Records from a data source

● ● ● ●

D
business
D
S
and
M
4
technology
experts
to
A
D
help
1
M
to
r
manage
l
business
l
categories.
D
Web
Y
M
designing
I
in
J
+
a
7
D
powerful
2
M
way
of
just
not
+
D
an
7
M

● ● ● ●

* Exercise requirements *
The data given before this task must be transcribed exactly and in full.

* Written response *
D
business
D
S
and
M
4
technology
experts
to
A
D
help
1
M
to
r
manage
l
business
l
categories.
D
Web
Y
M
designing
I
in
J
+
a
7
D
powerful
2
M
way
of
just
not
+
D
an
7
M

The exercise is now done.